Context-Aware Embodied AI Systems for Human-Centered Environments: From Assistive Guidance to Autonomous Robots
Abstract: Real-world, human-centered environments are highly unstructured, governed not just by geometric constraints, but by semantic cues, social norms, dynamic conditions, and cluttered layouts. While existing robotic systems have achieved geometric competence, they lack the contextual awareness necessary to operate in public spaces such as stores, offices, libraries, and transit stations. This contextual gap limits the generalizability of autonomous agents and also poses a significant barrier for people with visual impairments, for whom much of this environmental information is only present visually and therefore hard to access directly.

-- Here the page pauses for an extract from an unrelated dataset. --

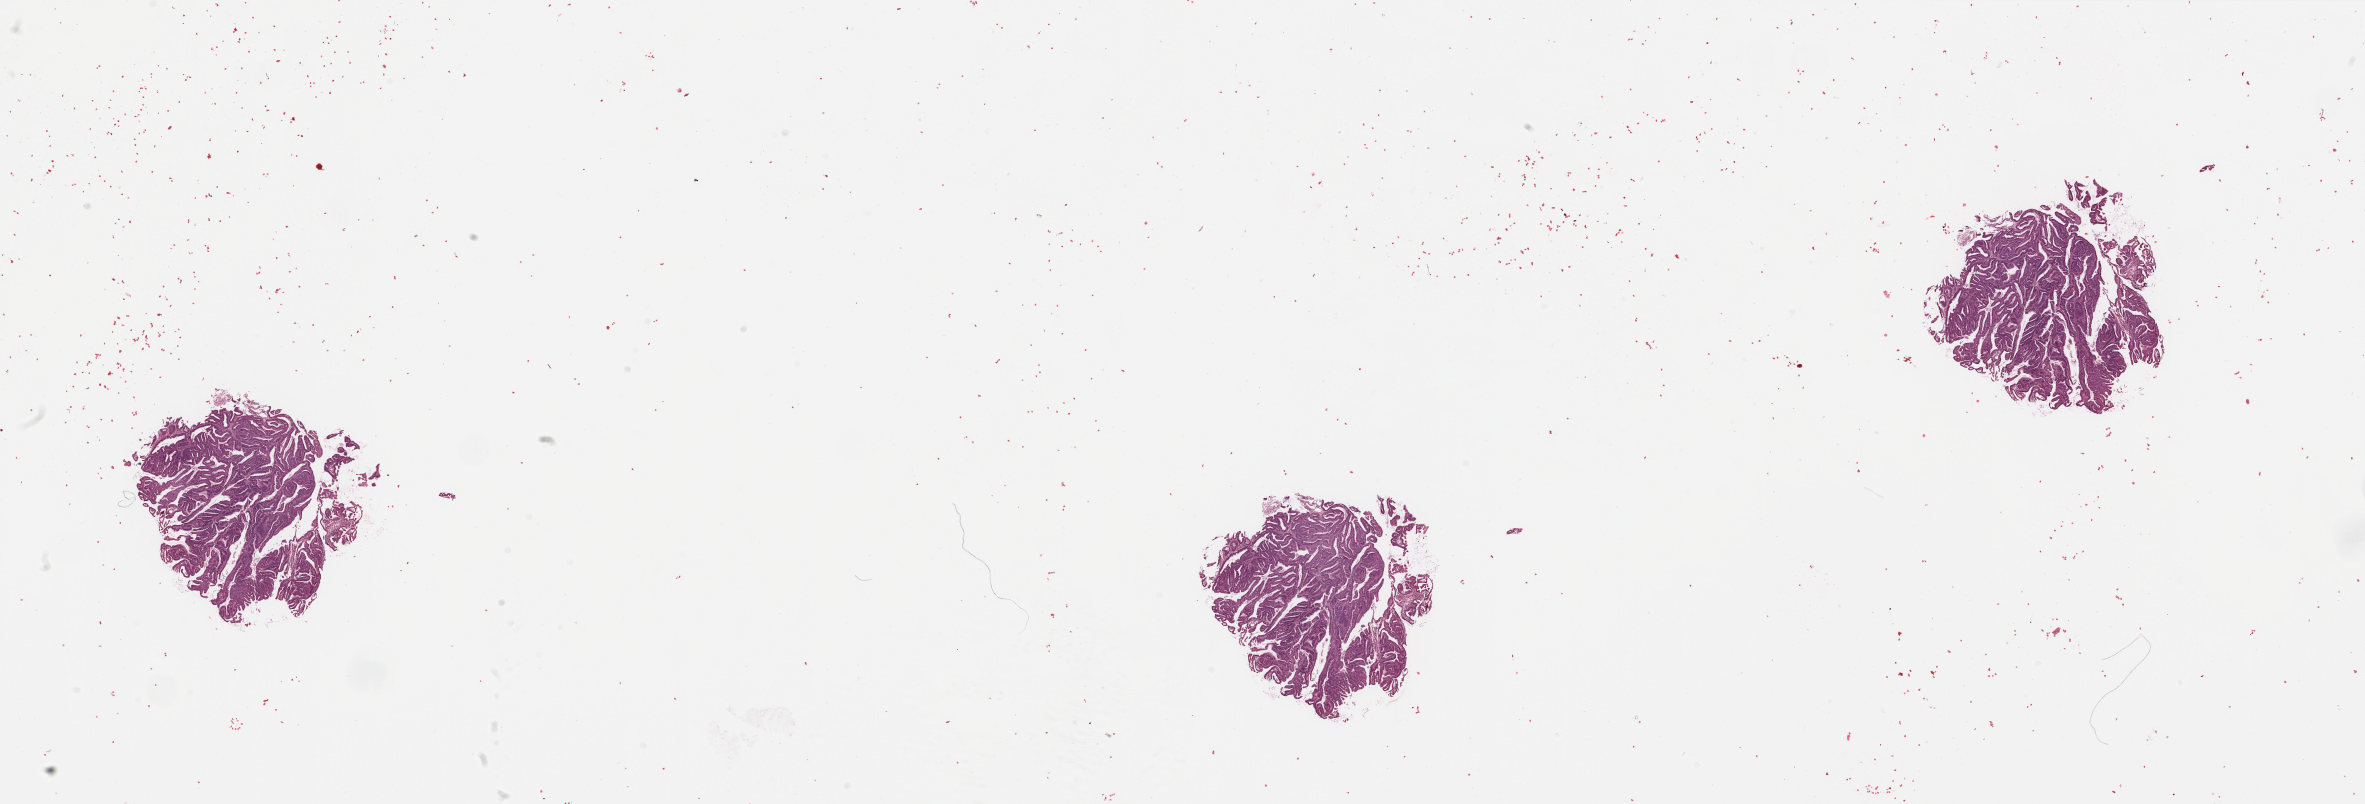
Hematoxylin and eosin (H&E) stained whole-slide image, shown as a low-resolution overview of the whole scanned area (about 37.4 x 12.7 mm); tumour tissue sample, sampled site: uterus. 68-year-old female patient. Histologic grade: G2 (moderately differentiated). Composition of this section per pathologist review: tumour nuclei 90%, necrosis 2%.
Histologic diagnosis: Endometrioid adenocarcinoma, NOS. Primary tumour site (as recorded): anterior endometrium. AJCC pathologic stage: I.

To bridge this gap, this dissertation develops context-aware embodied AI methods that interpret implicit environmental context for robust guidance and spatial grounding. Using assistive technology as a testbed, this work first establishes foundational methods for context-aware guidance by modeling social dynamics and learning from human hand movement for grasp guidance.
The research then extracts spatial knowledge from multimodal data to equip broader autonomous systems with semantic understanding. It introduces novel semantic localization methods for quasi-static environments, initially through distributional semantic particle filtering, and then through vision-language model (VLM) enhanced localization to resolve geometric aliasing. Finally, it presents a semantic-topology representation to support intent-aware search, zone classification, one-shot semantic localization, and the generation of natural language route instructions.
Across these contributions, this thesis demonstrates that social, semantic, and spatial cues can improve robotic systems in environments where geometry alone is insufficient. Together, these systems lay the groundwork for deploying robust, socially intelligent systems capable of long-term, practical autonomy in human-centered spaces.
Bio: Shivendra Agrawal is a Ph.D. candidate in Computer Science at the University of Colorado Boulder, advised by Prof. Bradley Hayes. His research focuses on context-aware embodied AI for human-centered environments, spanning assistive technology for people with visual impairments and semantic spatial understanding for broader autonomous systems. Following his defense, he will join Yale University as a postdoctoral researcher working with Prof. Marynel Vรกzquez.